WORK INSTRUCTIONS> Your task is to extract every line from the material below exactly.

RECORDS PROVIDED>

▬▬▬▬▬▬

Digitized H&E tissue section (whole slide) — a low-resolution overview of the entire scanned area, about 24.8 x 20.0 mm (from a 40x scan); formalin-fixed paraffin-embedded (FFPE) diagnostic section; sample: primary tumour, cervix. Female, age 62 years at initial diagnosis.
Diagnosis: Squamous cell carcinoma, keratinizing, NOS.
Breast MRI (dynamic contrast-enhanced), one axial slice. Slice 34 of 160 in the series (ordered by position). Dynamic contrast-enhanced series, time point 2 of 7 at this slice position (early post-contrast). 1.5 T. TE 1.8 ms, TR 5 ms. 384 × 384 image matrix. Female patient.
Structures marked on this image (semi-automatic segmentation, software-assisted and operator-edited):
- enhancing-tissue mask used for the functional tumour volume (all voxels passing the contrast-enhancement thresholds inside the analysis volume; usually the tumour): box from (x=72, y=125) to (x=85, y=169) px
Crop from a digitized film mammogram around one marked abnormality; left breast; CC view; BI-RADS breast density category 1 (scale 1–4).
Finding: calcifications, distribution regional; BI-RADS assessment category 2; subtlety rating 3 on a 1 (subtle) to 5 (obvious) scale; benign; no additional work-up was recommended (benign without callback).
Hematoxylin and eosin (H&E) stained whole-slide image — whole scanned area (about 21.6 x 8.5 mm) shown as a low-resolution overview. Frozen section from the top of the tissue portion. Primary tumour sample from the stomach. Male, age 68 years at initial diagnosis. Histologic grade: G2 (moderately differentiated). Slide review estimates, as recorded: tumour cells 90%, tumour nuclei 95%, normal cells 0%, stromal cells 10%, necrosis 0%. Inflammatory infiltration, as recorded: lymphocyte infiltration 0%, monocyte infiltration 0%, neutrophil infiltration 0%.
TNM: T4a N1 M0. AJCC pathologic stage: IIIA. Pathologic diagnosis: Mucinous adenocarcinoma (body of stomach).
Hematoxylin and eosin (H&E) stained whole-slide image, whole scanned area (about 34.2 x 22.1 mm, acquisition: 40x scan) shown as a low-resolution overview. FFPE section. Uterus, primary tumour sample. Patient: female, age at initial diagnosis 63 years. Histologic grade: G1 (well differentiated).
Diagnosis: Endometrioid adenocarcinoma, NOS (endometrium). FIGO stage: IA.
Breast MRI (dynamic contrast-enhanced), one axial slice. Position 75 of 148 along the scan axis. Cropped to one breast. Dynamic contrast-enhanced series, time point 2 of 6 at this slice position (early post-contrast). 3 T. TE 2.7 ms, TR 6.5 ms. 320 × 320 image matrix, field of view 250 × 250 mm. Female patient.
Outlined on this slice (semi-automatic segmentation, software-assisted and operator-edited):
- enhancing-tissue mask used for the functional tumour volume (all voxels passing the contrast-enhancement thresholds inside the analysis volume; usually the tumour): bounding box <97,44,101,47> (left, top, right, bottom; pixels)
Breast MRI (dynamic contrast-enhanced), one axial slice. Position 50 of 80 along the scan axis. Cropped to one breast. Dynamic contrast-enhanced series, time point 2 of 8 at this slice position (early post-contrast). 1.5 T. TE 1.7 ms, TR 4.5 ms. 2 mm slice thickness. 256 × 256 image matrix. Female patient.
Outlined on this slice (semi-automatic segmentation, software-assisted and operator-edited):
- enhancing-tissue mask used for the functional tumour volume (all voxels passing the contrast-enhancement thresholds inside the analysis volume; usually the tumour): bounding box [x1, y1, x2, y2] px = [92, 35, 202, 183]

▬▬▬▬▬▬

ANSWER BOX>
Digitized H&E tissue section (whole slide) — a low-resolution overview of the entire scanned area, about 24.8 x 20.0 mm (from a 40x scan); formalin-fixed paraffin-embedded (FFPE) diagnostic section; sample: primary tumour, cervix. Female, age 62 years at initial diagnosis.
Diagnosis: Squamous cell carcinoma, keratinizing, NOS.
Breast MRI (dynamic contrast-enhanced), one axial slice. Slice 34 of 160 in the series (ordered by position). Dynamic contrast-enhanced series, time point 2 of 7 at this slice position (early post-contrast). 1.5 T. TE 1.8 ms, TR 5 ms. 384 × 384 image matrix. Female patient.
Structures marked on this image (semi-automatic segmentation, software-assisted and operator-edited):
- enhancing-tissue mask used for the functional tumour volume (all voxels passing the contrast-enhancement thresholds inside the analysis volume; usually the tumour): box from (x=72, y=125) to (x=85, y=169) px
Crop from a digitized film mammogram around one marked abnormality; left breast; CC view; BI-RADS breast density category 1 (scale 1–4).
Finding: calcifications, distribution regional; BI-RADS assessment category 2; subtlety rating 3 on a 1 (subtle) to 5 (obvious) scale; benign; no additional work-up was recommended (benign without callback).
Hematoxylin and eosin (H&E) stained whole-slide image — whole scanned area (about 21.6 x 8.5 mm) shown as a low-resolution overview. Frozen section from the top of the tissue portion. Primary tumour sample from the stomach. Male, age 68 years at initial diagnosis. Histologic grade: G2 (moderately differentiated). Slide review estimates, as recorded: tumour cells 90%, tumour nuclei 95%, normal cells 0%, stromal cells 10%, necrosis 0%. Inflammatory infiltration, as recorded: lymphocyte infiltration 0%, monocyte infiltration 0%, neutrophil infiltration 0%.
TNM: T4a N1 M0. AJCC pathologic stage: IIIA. Pathologic diagnosis: Mucinous adenocarcinoma (body of stomach).
Hematoxylin and eosin (H&E) stained whole-slide image, whole scanned area (about 34.2 x 22.1 mm, acquisition: 40x scan) shown as a low-resolution overview. FFPE section. Uterus, primary tumour sample. Patient: female, age at initial diagnosis 63 years. Histologic grade: G1 (well differentiated).
Diagnosis: Endometrioid adenocarcinoma, NOS (endometrium). FIGO stage: IA.
Breast MRI (dynamic contrast-enhanced), one axial slice. Position 75 of 148 along the scan axis. Cropped to one breast. Dynamic contrast-enhanced series, time point 2 of 6 at this slice position (early post-contrast). 3 T. TE 2.7 ms, TR 6.5 ms. 320 × 320 image matrix, field of view 250 × 250 mm. Female patient.
Outlined on this slice (semi-automatic segmentation, software-assisted and operator-edited):
- enhancing-tissue mask used for the functional tumour volume (all voxels passing the contrast-enhancement thresholds inside the analysis volume; usually the tumour): bounding box <97,44,101,47> (left, top, right, bottom; pixels)
Breast MRI (dynamic contrast-enhanced), one axial slice. Position 50 of 80 along the scan axis. Cropped to one breast. Dynamic contrast-enhanced series, time point 2 of 8 at this slice position (early post-contrast). 1.5 T. TE 1.7 ms, TR 4.5 ms. 2 mm slice thickness. 256 × 256 image matrix. Female patient.
Outlined on this slice (semi-automatic segmentation, software-assisted and operator-edited):
- enhancing-tissue mask used for the functional tumour volume (all voxels passing the contrast-enhancement thresholds inside the analysis volume; usually the tumour): bounding box [x1, y1, x2, y2] px = [92, 35, 202, 183]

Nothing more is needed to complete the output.